Je clique sur "envoyer" après qu'elle me l'a ordonnée et j'attends.
"C'est bon, je viens de le recevoir, il ne s'agit donc pas d'un problème lié à votre ordinateur mais bien d'un incident de la part d'Orange sur votre compte personnel. Je mets immédiatement votre
incident dans le dosser d'un expert qui vous rappellera dans la journée, restez à notre disposition.
-Mais concernant les mails, ils ont disparu?
-Non madame...LOUPIA, ils sont simplement bloquées et stockés quelque part et notre expert va tenter de les débloquer. Je vous souhaite une bonne journée."
Alors que vers 20h45, je racontais à Copilote que j'imaginais mes mails dans une petite caisse, à la dérive sur l'océan Orange, poussant de petits cris fatigués, espérant qu'on vienne les
secourir, affamés, à bout de force, en hypothermie, certains étant probablement décédés, je reçois enfin, au compte-goutte, quelques uns d'entre les plus robustes, en matière des spams tant
redoutés et de mes innombrables messages de test. Pour le reste, ceux que j'attends vraiment, silence radio.
Dès 23h50, après un mail de confirmation attendu depuis plus de 5 minutes, suite à une commande, je retombe dans le cauchemar éveillé de la matinée.
Que je fais cesser.
J'appelle le 3900 à nouveau.
"Bonsoir, Amaurycool à votre service, veuillez me donnez votre numéro de client s'il vous plait.
-J'ai déjà appelé ce matin et mon numéro de téléphone a suffit, je vous le donne?
-Ah mais vous avez tout à fait raison Madame, je vous écoute."
Et je lui raconte, par le menu, l'épopée passée.
"En effet, c'est tout à fait normal que ce soit pas normal, moi, tout ce que je vois, en effet, c'est qu'un incident a été déclaré à 18h30 et qu'il est en cours.
-J'ai tout de même appelé à 11h.
-Je comprends que ça ne cadre pas, mais vous avez raison, c'est normal que ce soit pas normal.
-J'ai attendu toute la journée que l'expert me rappelle, on m'a assurée au téléphone ce matin que ce serait résolu dans l'après-midi, ce n'est pas le cas, une partie de mon travail dépend de
quelques uns de ces mails, et j'ai dépensé 7€48 (22*0.34) pour finalement devoir vous rappeler ce soir au sujet d'un incident qui n'est pas réparé et qui n'est pas de mon fait.
-Mais vous avez raison et c'est normal que ce soit pas normal, soyez rassurée, même si je ne veux pas vous mentir pour vous donner de faux espoirs, sachez que le problème sera réglé entre 24 et
72 heures. Quant aux mails, vous êtes obligée de les recevoir. Tout mail envoyé doit être reçu. C'est obligé. Voilà. Je vous remercie de votre calme, patience et bonne soirée madame...
LOUPIAMélina."
Il est 1h57.
Dans 9 heures, les premières 24 heures du délai de réparation seront passées.

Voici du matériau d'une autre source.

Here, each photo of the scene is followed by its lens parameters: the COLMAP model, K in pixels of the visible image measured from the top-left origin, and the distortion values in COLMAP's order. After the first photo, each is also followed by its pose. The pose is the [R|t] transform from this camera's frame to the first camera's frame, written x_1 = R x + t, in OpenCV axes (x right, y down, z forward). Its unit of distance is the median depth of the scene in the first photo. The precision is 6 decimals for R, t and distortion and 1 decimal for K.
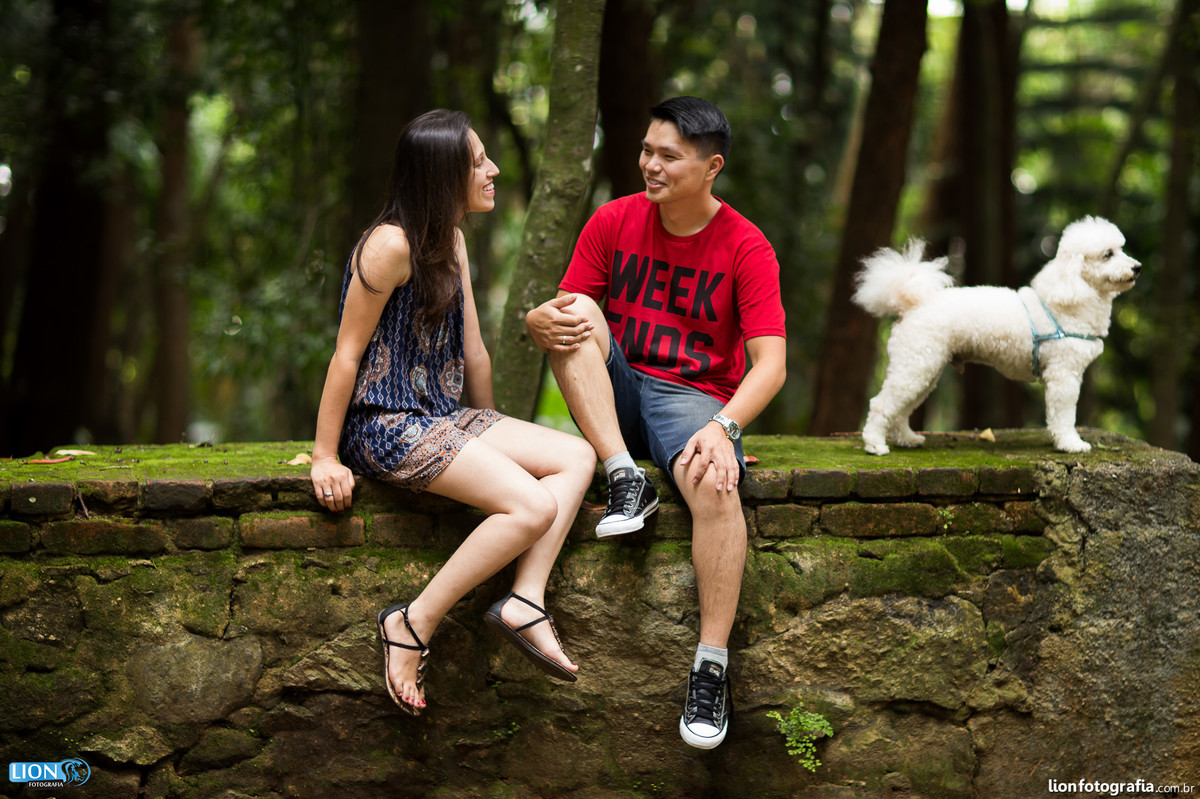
lens RADIAL K [[2983.1, 0, 600.0], [0, 2983.1, 399.5], [0, 0, 1]] dist [-0.057517, -0.913204]
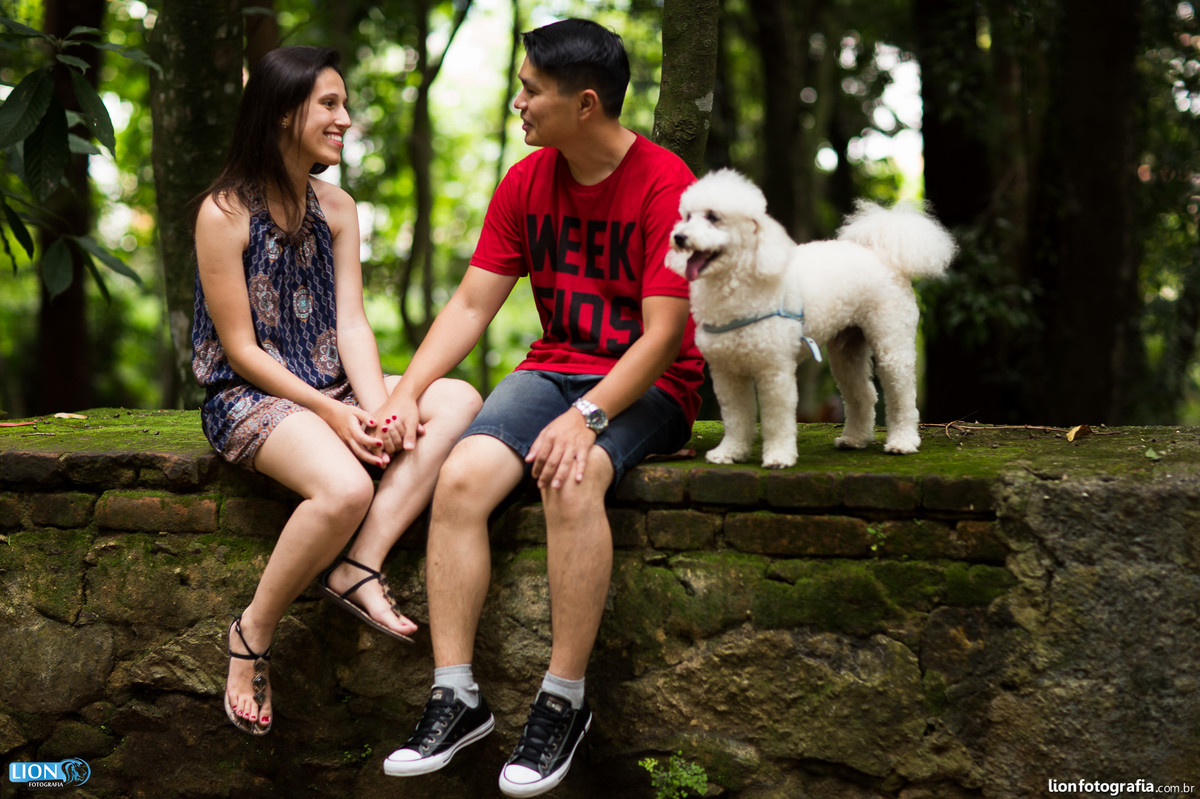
lens RADIAL K [[2821.3, 0, 600.0], [0, 2821.3, 399.5], [0, 0, 1]] dist [-0.058281, -1.225631]
pose [[0.880103, 0.032406, -0.473676, 0.409491], [-0.022782, 0.999401, 0.026042, -0.015112], [0.474236, -0.012128, 0.880314, 0.302253]]
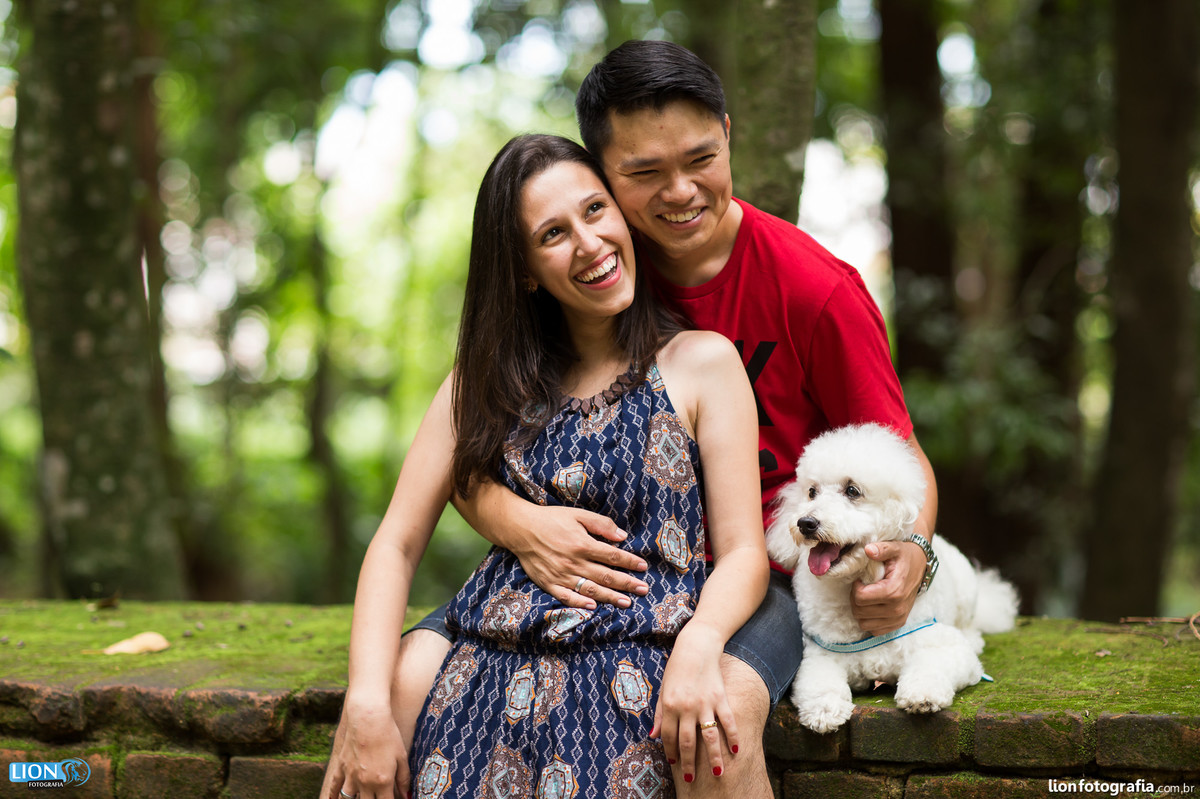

Compte-tenu du fait que dans 7 heures, EDF effectue des travaux de maintenance sur ma ligne électrique et me privera donc de l'accès à mon téléphone filaire pendant 4 heures, que je ne serai pas
chez moi entre 9 et 12h en raison du rendez-vous avec l'ANPE qui me privera d'une partie de ma journée durant laquelle j'aurais aimé continuer à achever le tapuscrit d'un manuscrit, cette
semaine, je sens que d'entrée, elle pue.